Please copy every row below word for word, leaving nothing out.

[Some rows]
------------

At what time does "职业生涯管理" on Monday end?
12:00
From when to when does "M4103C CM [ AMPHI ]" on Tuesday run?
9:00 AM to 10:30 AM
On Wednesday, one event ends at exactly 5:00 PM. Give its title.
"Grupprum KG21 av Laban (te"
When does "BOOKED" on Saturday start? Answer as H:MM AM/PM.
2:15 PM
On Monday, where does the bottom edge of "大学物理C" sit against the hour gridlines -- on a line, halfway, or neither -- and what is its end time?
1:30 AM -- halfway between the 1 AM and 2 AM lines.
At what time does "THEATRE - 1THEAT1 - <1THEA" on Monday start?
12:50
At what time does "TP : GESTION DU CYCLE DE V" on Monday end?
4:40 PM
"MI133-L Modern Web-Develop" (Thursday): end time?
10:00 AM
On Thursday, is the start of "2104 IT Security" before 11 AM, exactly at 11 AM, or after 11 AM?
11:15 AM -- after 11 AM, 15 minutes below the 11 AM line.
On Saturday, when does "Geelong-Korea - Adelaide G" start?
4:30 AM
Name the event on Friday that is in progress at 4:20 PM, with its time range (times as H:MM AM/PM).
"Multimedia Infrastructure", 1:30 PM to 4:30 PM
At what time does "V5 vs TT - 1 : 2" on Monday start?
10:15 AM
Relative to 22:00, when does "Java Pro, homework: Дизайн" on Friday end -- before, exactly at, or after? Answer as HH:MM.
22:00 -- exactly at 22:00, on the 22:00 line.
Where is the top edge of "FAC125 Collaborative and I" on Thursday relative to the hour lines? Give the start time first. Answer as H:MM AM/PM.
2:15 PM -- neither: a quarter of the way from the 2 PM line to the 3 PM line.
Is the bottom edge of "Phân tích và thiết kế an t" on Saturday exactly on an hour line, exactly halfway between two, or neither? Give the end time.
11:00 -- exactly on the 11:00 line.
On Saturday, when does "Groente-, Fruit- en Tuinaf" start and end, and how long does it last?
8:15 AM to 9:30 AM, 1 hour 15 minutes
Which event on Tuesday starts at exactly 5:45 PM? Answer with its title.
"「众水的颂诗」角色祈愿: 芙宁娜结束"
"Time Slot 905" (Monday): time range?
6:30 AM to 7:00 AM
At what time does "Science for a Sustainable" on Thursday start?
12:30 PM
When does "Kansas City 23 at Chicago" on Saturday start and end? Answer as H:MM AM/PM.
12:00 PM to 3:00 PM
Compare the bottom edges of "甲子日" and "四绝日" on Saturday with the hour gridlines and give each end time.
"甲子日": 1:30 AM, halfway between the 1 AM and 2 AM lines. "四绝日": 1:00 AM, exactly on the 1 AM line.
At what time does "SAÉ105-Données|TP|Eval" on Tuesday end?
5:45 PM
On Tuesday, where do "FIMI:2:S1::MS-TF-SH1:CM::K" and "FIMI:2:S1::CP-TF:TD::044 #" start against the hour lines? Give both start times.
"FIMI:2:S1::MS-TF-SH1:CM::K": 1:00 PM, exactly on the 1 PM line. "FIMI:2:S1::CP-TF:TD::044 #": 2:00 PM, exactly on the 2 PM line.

------------

*Result*
At what time does "职业生涯管理" on Monday end?
12:00
From when to when does "M4103C CM [ AMPHI ]" on Tuesday run?
9:00 AM to 10:30 AM
On Wednesday, one event ends at exactly 5:00 PM. Give its title.
"Grupprum KG21 av Laban (te"
When does "BOOKED" on Saturday start? Answer as H:MM AM/PM.
2:15 PM
On Monday, where does the bottom edge of "大学物理C" sit against the hour gridlines -- on a line, halfway, or neither -- and what is its end time?
1:30 AM -- halfway between the 1 AM and 2 AM lines.
At what time does "THEATRE - 1THEAT1 - <1THEA" on Monday start?
12:50
At what time does "TP : GESTION DU CYCLE DE V" on Monday end?
4:40 PM
"MI133-L Modern Web-Develop" (Thursday): end time?
10:00 AM
On Thursday, is the start of "2104 IT Security" before 11 AM, exactly at 11 AM, or after 11 AM?
11:15 AM -- after 11 AM, 15 minutes below the 11 AM line.
On Saturday, when does "Geelong-Korea - Adelaide G" start?
4:30 AM
Name the event on Friday that is in progress at 4:20 PM, with its time range (times as H:MM AM/PM).
"Multimedia Infrastructure", 1:30 PM to 4:30 PM
At what time does "V5 vs TT - 1 : 2" on Monday start?
10:15 AM
Relative to 22:00, when does "Java Pro, homework: Дизайн" on Friday end -- before, exactly at, or after? Answer as HH:MM.
22:00 -- exactly at 22:00, on the 22:00 line.
Where is the top edge of "FAC125 Collaborative and I" on Thursday relative to the hour lines? Give the start time first. Answer as H:MM AM/PM.
2:15 PM -- neither: a quarter of the way from the 2 PM line to the 3 PM line.
Is the bottom edge of "Phân tích và thiết kế an t" on Saturday exactly on an hour line, exactly halfway between two, or neither? Give the end time.
11:00 -- exactly on the 11:00 line.
On Saturday, when does "Groente-, Fruit- en Tuinaf" start and end, and how long does it last?
8:15 AM to 9:30 AM, 1 hour 15 minutes
Which event on Tuesday starts at exactly 5:45 PM? Answer with its title.
"「众水的颂诗」角色祈愿: 芙宁娜结束"
"Time Slot 905" (Monday): time range?
6:30 AM to 7:00 AM
At what time does "Science for a Sustainable" on Thursday start?
12:30 PM
When does "Kansas City 23 at Chicago" on Saturday start and end? Answer as H:MM AM/PM.
12:00 PM to 3:00 PM
Compare the bottom edges of "甲子日" and "四绝日" on Saturday with the hour gridlines and give each end time.
"甲子日": 1:30 AM, halfway between the 1 AM and 2 AM lines. "四绝日": 1:00 AM, exactly on the 1 AM line.
At what time does "SAÉ105-Données|TP|Eval" on Tuesday end?
5:45 PM
On Tuesday, where do "FIMI:2:S1::MS-TF-SH1:CM::K" and "FIMI:2:S1::CP-TF:TD::044 #" start against the hour lines? Give both start times.
"FIMI:2:S1::MS-TF-SH1:CM::K": 1:00 PM, exactly on the 1 PM line. "FIMI:2:S1::CP-TF:TD::044 #": 2:00 PM, exactly on the 2 PM line.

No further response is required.